### [Requirement]
All that is asked is a faithful reproduction of the entries.

Stored data entries:
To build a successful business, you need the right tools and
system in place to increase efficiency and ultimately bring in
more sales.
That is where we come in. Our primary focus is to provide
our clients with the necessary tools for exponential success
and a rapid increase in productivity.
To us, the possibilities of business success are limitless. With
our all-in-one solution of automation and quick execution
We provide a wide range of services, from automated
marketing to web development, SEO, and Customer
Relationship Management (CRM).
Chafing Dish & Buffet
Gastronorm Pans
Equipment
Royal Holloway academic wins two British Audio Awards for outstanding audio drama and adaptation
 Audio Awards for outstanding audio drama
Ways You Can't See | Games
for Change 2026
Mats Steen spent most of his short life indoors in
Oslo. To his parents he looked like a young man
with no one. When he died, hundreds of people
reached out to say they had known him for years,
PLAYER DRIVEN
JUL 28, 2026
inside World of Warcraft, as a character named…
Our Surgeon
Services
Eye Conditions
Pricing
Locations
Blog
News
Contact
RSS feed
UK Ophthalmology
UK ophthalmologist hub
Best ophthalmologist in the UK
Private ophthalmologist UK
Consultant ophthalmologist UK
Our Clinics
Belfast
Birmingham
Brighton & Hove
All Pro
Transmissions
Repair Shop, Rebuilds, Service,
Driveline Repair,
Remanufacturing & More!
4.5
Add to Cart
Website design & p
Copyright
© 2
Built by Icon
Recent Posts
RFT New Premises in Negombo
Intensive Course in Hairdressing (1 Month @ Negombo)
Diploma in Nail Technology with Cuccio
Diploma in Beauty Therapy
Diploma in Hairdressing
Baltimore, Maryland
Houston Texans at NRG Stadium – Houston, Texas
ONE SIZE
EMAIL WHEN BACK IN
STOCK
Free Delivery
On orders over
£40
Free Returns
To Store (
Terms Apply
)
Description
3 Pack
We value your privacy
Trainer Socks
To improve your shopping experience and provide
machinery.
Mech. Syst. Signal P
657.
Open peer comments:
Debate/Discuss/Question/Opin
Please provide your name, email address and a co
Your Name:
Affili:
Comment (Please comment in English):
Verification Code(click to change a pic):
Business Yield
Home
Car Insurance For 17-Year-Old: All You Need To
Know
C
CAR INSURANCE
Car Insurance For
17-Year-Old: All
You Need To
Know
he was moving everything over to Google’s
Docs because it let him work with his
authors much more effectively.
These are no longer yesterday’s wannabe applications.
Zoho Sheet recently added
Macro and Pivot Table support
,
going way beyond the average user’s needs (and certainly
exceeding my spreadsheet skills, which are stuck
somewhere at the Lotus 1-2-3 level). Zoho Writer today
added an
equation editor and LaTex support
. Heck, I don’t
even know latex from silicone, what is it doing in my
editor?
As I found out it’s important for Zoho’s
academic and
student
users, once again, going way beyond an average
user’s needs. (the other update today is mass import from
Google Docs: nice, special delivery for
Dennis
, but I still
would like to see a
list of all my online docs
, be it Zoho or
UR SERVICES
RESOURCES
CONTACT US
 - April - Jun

### [Finished exercise]
To build a successful business, you need the right tools and
system in place to increase efficiency and ultimately bring in
more sales.
That is where we come in. Our primary focus is to provide
our clients with the necessary tools for exponential success
and a rapid increase in productivity.
To us, the possibilities of business success are limitless. With
our all-in-one solution of automation and quick execution
We provide a wide range of services, from automated
marketing to web development, SEO, and Customer
Relationship Management (CRM).
Chafing Dish & Buffet
Gastronorm Pans
Equipment
Royal Holloway academic wins two British Audio Awards for outstanding audio drama and adaptation
 Audio Awards for outstanding audio drama
Ways You Can't See | Games
for Change 2026
Mats Steen spent most of his short life indoors in
Oslo. To his parents he looked like a young man
with no one. When he died, hundreds of people
reached out to say they had known him for years,
PLAYER DRIVEN
JUL 28, 2026
inside World of Warcraft, as a character named…
Our Surgeon
Services
Eye Conditions
Pricing
Locations
Blog
News
Contact
RSS feed
UK Ophthalmology
UK ophthalmologist hub
Best ophthalmologist in the UK
Private ophthalmologist UK
Consultant ophthalmologist UK
Our Clinics
Belfast
Birmingham
Brighton & Hove
All Pro
Transmissions
Repair Shop, Rebuilds, Service,
Driveline Repair,
Remanufacturing & More!
4.5
Add to Cart
Website design & p
Copyright
© 2
Built by Icon
Recent Posts
RFT New Premises in Negombo
Intensive Course in Hairdressing (1 Month @ Negombo)
Diploma in Nail Technology with Cuccio
Diploma in Beauty Therapy
Diploma in Hairdressing
Baltimore, Maryland
Houston Texans at NRG Stadium – Houston, Texas
ONE SIZE
EMAIL WHEN BACK IN
STOCK
Free Delivery
On orders over
£40
Free Returns
To Store (
Terms Apply
)
Description
3 Pack
We value your privacy
Trainer Socks
To improve your shopping experience and provide
machinery.
Mech. Syst. Signal P
657.
Open peer comments:
Debate/Discuss/Question/Opin
Please provide your name, email address and a co
Your Name:
Affili:
Comment (Please comment in English):
Verification Code(click to change a pic):
Business Yield
Home
Car Insurance For 17-Year-Old: All You Need To
Know
C
CAR INSURANCE
Car Insurance For
17-Year-Old: All
You Need To
Know
he was moving everything over to Google’s
Docs because it let him work with his
authors much more effectively.
These are no longer yesterday’s wannabe applications.
Zoho Sheet recently added
Macro and Pivot Table support
,
going way beyond the average user’s needs (and certainly
exceeding my spreadsheet skills, which are stuck
somewhere at the Lotus 1-2-3 level). Zoho Writer today
added an
equation editor and LaTex support
. Heck, I don’t
even know latex from silicone, what is it doing in my
editor?
As I found out it’s important for Zoho’s
academic and
student
users, once again, going way beyond an average
user’s needs. (the other update today is mass import from
Google Docs: nice, special delivery for
Dennis
, but I still
would like to see a
list of all my online docs
, be it Zoho or
UR SERVICES
RESOURCES
CONTACT US
 - April - Jun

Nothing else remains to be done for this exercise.